Kilka miesięcy temu media obiegły informacje, że znaczna część wyborców Prawa i Sprawiedliwości ogląda zarówno TVP, jak i Polsat czy TVN, natomiast większość wyborców opozycji zamyka się wyłącznie w ramach TVN. Świadczy to o otwartym umyśle głosujących na PiS i ciasne horyzonty opozycji. Badanie nie podało, jaka jest zależność: czy głupsi oglądający tvn głosują na antypis, czy też oglądanie zaprzyjaźnionych mediów sprzyja obniżeniu poziomu IQ - jednak widać jak na dłoni, że określenie "leming" nie wzięło się z powietrza.
W ostatnich wyborach senackich znacząca część partii - od PO, poprzez SLD aż do Lewicy - umówiło się na niewystawienie kontrkandydatów w poszczególnych okręgach. Spowodowało to postawienie własnego elektoratu w sytuacji, w której lewak musiał zagłosować na, rzekomo odległy ideologicznie, PSL. W normalnej demokracji takie wydymanie wyborcy - na oczach tłumu, i nawet bez wazeliny - wiązałoby się z pogonieniem liderów, gdzie pieprz rośnie, ale Polaczki zachwycone, że Prawo i Sprawiedliwość przegrało. A że przegrało z młodszą o 30 lat wersją Polskiej Zjednoczonej Partii Robotniczej - przewodniej siły narodu - im nie przeszkadza.

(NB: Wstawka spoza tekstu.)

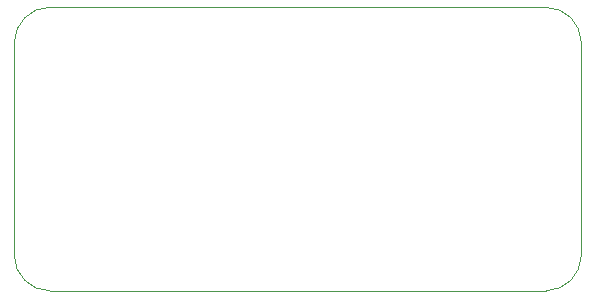
<source format=gbr>
G04*
G04 #@! TF.GenerationSoftware,Altium Limited,Altium Designer,23.0.1 (38)*
G04*
G04 Layer_Color=0*
%FSLAX25Y25*%
%MOIN*%
G70*
G04*
G04 #@! TF.SameCoordinates,4768A386-72EE-4230-A5FA-DA0B4273AB17*
G04*
G04*
G04 #@! TF.FilePolarity,Positive*
G04*
G01*
G75*
%ADD73C,0.00100*%
D73*
X296461Y214280D02*
X296461Y285146D01*
D02*
G02*
X308272Y296957I11811J0D01*
G01*
X473626D01*
D02*
G02*
X485437Y285146I0J-11811D01*
G01*
X485437Y214280D01*
D02*
G02*
X473626Y202468I-11811J0D01*
G01*
X308272Y202468D01*
D02*
G02*
X296461Y214280I0J11811D01*
G01*
M02*

</source>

No to po cholerę w ogóle udawać, że coś się w Polsce zmieniło? Skoro pluralizm polityczny się w Polsce nie przyjął, wróćcie do tego waszego ukochanego PRL i połączie wszystkie partie w jeden wielki antypis.
Wreszcie powiałoby odrobiną uczciwości i rozsądku po stronie opozycji!